L’edizione annuale di Locked Shields vede quest’anno un passo significativo verso la realismo operativo. Al posto di una consueta simulazione in sandbox, il ruolo svolto dal Sans Institute prevede la messa in opera di un impianto di generazione elettrica funzionante che i team difensori dovranno proteggere sotto attacco. L’obiettivo dichiarato è colmare il divario tra l’addestramento teorico e la gestione reale di eventi che impattano reti nazionali e operatori privati.
Il gioco riunisce partecipanti di vari Paesi alleati sotto la regia del Nato CCDCOE, offrendo scenari nei quali le scelte cibernetiche si traducono immediatamente in effetti fisici. Non si tratta solo di individuare intrusioni: i team devono preservare la continuità di servizio, controllare la comunicazione tra reti e mantenere la visibilità sugli impianti industriali.
Questa esperienza è pensata per far capire che la difesa non è solo informatica, ma anche operatività sul campo.
Una piattaforma ibrida: componenti reali e virtuali
La soluzione predisposta integra quasi settanta dispositivi ICS reali, tra cui PLC, HMI e postazioni operative, insieme a circa cento macchine virtuali che riproducono i sistemi di supporto. L’architettura è volutamente ibrida per rispecchiare le reti moderne: elementi fisici connessi a ambienti virtuali e infrastrutture di rete live. Questo approccio permette di osservare effetti diretti sulle apparecchiature, come variazioni nella produzione o nell’apertura di interruttori, offrendo un feedback immediato sulle decisioni di difesa.
Tecnologie e strumenti in campo
Tra gli asset impiegati figurano PLC programmabili, HMI per il controllo locale, workstation di engineering e strumenti di monitoraggio di rete.
L’uso di componenti industriali reali enfatizza la necessità di strategie che vadano oltre patch rapide o reboot: gli operatori devono contemplare procedure operative, rollback sicuri e misure di mitigazione senza compromettere la produzione. Il modello mostra chiaramente come la sicurezza informatica sia intrecciata alla gestione fisica degli impianti.
Obiettivi dell’esercitazione e criteri di successo
Il nucleo della prova non è solamente fermare gli attacchi, ma mantenere la continuità della generazione e la stabilità delle comunicazioni tra IT e OT. I partecipanti sono valutati sulla capacità di conservare controllo e visibilità sugli asset critici, garantire comunicazioni affidabili e applicare discipline operative adeguate.
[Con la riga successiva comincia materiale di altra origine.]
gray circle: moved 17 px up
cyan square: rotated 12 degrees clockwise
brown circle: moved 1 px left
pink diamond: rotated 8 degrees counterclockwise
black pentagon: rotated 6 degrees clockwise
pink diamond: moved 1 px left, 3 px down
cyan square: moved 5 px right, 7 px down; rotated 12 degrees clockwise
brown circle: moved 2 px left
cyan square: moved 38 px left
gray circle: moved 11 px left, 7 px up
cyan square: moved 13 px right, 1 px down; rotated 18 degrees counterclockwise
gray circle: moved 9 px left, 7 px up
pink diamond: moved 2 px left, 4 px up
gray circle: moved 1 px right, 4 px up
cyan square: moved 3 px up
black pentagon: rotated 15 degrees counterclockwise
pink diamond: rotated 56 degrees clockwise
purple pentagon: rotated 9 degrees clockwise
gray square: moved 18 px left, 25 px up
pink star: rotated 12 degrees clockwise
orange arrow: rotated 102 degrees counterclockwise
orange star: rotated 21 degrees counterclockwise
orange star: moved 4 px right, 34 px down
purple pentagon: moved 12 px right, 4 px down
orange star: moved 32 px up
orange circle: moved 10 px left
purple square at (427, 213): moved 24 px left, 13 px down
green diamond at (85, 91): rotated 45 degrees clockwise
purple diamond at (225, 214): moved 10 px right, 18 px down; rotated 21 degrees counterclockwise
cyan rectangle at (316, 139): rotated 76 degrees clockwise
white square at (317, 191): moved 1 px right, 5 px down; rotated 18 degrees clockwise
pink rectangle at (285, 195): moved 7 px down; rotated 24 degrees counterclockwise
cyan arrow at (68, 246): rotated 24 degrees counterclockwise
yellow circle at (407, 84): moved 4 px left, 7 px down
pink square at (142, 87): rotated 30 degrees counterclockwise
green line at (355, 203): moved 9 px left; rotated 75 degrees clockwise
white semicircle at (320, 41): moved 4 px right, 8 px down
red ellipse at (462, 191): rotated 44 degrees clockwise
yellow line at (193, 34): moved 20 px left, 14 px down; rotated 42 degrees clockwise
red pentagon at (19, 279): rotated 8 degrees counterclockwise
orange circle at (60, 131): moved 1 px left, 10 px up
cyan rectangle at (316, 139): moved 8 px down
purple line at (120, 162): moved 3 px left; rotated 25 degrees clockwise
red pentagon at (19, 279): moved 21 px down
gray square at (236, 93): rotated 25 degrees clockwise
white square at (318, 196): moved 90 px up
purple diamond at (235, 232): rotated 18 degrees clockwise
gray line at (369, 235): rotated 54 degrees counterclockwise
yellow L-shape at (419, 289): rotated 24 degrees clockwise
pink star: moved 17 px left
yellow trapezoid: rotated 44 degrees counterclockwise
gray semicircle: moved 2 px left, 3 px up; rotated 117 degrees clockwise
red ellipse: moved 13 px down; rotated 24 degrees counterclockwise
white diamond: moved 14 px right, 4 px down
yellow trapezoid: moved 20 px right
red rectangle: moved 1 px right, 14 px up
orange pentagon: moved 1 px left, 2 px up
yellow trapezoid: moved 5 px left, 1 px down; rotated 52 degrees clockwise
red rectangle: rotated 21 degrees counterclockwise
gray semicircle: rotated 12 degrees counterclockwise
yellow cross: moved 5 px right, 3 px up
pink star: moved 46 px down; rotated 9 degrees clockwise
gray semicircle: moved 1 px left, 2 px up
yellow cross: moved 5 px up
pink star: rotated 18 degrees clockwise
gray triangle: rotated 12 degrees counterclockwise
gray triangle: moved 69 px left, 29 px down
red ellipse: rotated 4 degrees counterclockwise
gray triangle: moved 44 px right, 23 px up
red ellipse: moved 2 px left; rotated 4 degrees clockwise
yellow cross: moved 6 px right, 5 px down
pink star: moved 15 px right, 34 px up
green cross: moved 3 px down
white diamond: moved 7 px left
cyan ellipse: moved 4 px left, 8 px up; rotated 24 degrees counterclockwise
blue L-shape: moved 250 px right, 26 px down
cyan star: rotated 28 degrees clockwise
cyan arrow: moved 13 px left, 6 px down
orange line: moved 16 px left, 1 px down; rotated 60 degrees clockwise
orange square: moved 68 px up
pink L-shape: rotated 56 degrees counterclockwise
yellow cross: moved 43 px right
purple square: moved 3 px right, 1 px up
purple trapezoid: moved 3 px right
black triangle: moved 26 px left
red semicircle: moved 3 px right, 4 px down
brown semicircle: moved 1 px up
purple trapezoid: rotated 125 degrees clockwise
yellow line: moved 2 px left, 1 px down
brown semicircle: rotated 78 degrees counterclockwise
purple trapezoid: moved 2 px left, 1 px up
L’esito non è un punteggio astratto: errori si traducono in effetti tangibili come riduzione della capacità produttiva o perdita di sincronia tra sistemi.
Valutazione in tempo reale
Durante le fasi live le azioni compiute producono conseguenze osservabili: turbine che vengono regolate, interruttori che si aprono o chiudono, e metriche di generazione che variano. Questo meccanismo insegna che alcune contromisure informatiche, se applicate senza considerare le procedure operative, possono essere dannose. L’esperienza punta a sviluppare un atteggiamento da operatore oltre che da difensore, in modo che le risposte siano efficaci e compatibili con le esigenze industriali.
Implicazioni per la formazione e la collaborazione pubblico-privato
Creare scenari di questa natura richiede collaborazione tra istituzioni, forze armate e partner industriali. Il ruolo del Sans Institute in qualità di fornitore di un ambiente operativo reale sottolinea come il settore privato sia spesso proprietario e gestore delle infrastrutture critiche.
L’esercitazione rafforza l’idea che la difesa cibernetica moderna si basa su partnership consolidate, con scambi di competenze tecniche e procedure condivise.
In conclusione, Locked Shields rappresenta un laboratorio in cui la prontezza operativa viene testata in condizioni che replicano le conseguenze della guerra ibrida e degli attacchi avanzati. Formare difensori in ambienti che riproducono fedelmente la complessità delle reti industriali è ormai indispensabile per proteggere sistemi che hanno impatto diretto sulla vita civile e sull’economia nazionale.